City of Gosnells Information
Gosnells is an LGA in the south east of Perth which was formally declared a city in 1977. Gosnells had by that stage been a gazetted municipal area since 1907.
Gosnells is located twenty kilometres southeast of the Perth CBD. The City covers an area of 128 km square and has an estimated population of 106,724, although a considerable amount of this is state forest merging east into the Darling Scarp.
The east coast of Australia was claimed and settled by Britain in 1788, but by the early 19th Century the British feared that the French might claim the western half of Australia led to the British settling it themselves.
Early settlers were given grants of land in proportion to the value of goods they brought with them. The first Europeans to settle the area included Thomas Hester and John Davis, who arrived in 1829. Another early settler was John Randal Phillips, who named his farm “Maddington” after Maddington in England after which the current suburb within the city of Gosnells is named.
By 1900, the population of WA had increased due to the gold rush of the 1890s. This increased the demand for land for houses, orchards and market gardens to be established close to Perth. Two major watercourses - the Southern and Canning Rivers - run through the area, and with the road to Albany and a Perth to Bunbury railway line, the land around Gosnells was divided it into smaller holdings by 1910 and the large properties provided the names of a number of the suburbs: “Kenwick” and “Maddington” gave their names to newly developed areas split off from them and “Seaforth” and “Thornlie” also gave their names to areas of housing although they were not subdivided until much later.

Required work:
#1 Transcribe the part of the text about Gosnells starting at "Early settlers were" and ending at "Gosnells is named.".
#2 Decide whether each statement agrees with the text about Gosnells, answering yes or no and quoting the words of the text that settle it: (a) Gosnells was formally declared a city in 1977. (b) Gosnells lies thirty kilometres southeast of the Perth CBD. (c) Thomas Hester and John Davis arrived in 1829.

Data records:
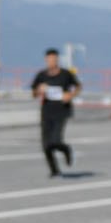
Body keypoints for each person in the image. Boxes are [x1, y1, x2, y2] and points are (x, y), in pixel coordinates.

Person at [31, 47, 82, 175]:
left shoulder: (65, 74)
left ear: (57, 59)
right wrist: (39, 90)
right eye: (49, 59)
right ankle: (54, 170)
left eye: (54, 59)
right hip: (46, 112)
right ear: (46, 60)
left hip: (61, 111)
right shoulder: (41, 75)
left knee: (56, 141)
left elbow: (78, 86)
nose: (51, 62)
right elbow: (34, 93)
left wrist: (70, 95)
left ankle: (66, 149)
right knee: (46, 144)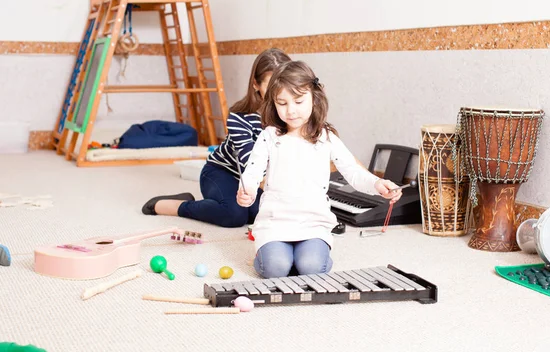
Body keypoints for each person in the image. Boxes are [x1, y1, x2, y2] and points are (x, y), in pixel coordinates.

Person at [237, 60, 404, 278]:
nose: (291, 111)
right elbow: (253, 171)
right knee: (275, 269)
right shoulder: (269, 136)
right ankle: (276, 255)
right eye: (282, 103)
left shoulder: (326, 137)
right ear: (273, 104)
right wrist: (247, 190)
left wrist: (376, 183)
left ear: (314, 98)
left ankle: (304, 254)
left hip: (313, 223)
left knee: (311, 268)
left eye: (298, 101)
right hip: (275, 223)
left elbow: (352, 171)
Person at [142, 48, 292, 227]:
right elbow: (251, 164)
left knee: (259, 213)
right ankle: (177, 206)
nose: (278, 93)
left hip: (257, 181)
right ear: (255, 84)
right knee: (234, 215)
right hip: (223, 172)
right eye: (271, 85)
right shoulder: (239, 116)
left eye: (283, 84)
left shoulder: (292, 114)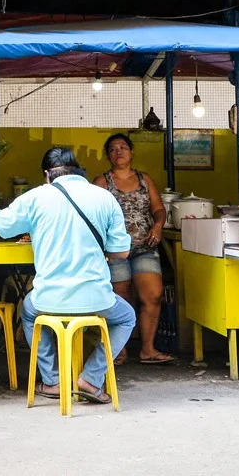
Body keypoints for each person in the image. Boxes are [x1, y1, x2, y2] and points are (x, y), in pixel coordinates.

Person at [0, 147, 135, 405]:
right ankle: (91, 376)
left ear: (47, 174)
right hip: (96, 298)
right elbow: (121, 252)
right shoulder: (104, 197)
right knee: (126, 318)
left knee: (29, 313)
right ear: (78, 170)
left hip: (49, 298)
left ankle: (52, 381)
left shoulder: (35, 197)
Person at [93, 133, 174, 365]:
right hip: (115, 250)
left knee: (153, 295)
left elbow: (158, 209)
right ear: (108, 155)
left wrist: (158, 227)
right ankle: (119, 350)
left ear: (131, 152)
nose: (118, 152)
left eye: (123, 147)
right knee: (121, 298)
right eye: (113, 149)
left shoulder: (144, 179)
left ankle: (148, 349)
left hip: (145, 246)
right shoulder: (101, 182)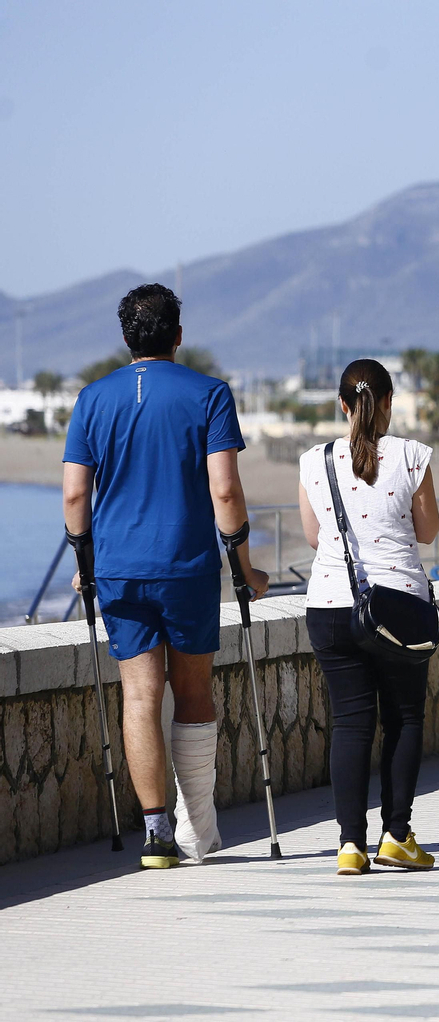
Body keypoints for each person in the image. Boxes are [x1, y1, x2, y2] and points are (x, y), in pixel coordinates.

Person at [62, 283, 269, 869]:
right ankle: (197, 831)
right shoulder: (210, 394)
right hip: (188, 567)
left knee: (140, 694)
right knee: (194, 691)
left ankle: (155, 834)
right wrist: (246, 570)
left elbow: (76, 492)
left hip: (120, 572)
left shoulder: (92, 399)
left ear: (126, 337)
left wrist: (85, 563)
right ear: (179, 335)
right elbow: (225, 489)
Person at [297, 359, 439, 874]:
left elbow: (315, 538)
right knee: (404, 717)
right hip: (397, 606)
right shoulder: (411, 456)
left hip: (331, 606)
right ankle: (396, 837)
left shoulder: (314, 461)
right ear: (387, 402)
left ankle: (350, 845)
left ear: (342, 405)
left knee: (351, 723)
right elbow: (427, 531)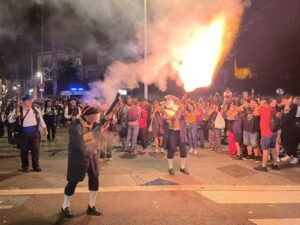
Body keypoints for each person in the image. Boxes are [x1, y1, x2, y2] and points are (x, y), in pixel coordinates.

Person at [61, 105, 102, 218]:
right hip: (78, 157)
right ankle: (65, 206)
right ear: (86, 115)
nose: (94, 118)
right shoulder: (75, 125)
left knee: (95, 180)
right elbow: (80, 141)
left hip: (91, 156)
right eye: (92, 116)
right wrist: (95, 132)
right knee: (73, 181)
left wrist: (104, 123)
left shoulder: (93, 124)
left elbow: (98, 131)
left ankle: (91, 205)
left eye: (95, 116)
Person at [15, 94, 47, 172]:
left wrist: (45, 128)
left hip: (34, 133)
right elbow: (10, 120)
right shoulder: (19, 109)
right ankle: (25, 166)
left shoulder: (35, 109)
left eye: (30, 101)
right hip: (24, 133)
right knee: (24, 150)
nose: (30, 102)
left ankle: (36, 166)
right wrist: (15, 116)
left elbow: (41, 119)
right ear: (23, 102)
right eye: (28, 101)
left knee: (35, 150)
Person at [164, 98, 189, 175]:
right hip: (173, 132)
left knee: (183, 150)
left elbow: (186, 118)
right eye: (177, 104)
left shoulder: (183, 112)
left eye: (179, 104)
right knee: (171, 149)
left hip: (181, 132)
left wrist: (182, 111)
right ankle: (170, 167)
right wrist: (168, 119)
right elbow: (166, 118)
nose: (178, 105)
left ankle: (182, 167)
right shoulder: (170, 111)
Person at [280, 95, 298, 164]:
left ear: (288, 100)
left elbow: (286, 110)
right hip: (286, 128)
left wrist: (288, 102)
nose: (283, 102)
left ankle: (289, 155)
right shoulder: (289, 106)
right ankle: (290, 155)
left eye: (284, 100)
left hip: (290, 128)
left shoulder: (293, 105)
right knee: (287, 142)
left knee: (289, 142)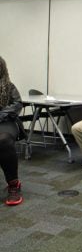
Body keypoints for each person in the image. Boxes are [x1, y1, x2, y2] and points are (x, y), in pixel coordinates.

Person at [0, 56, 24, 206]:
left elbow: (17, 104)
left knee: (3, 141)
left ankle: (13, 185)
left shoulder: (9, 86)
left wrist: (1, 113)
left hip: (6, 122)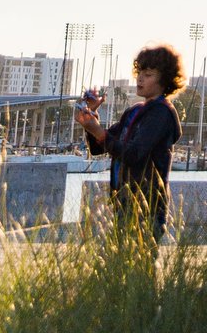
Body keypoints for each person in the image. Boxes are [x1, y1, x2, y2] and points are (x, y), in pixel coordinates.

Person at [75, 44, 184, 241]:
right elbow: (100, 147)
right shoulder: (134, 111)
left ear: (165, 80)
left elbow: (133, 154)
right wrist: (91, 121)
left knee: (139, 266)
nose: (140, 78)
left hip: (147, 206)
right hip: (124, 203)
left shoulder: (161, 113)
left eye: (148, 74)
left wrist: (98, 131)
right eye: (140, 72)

Results for each task:
#1
Early settlers were given grants of land in proportion to the value of goods they brought with them. The first Europeans to settle the area included Thomas Hester and John Davis, who arrived in 1829. Another early settler was John Randal Phillips, who named his farm “Maddington” after Maddington in England after which the current suburb within the city of Gosnells is named.

#2
(a) Yes: "formally declared a city in 1977"
(b) No: "Gosnells is located twenty kilometres southeast of the Perth CBD"
(c) Yes: "Thomas Hester and John Davis, who arrived in 1829"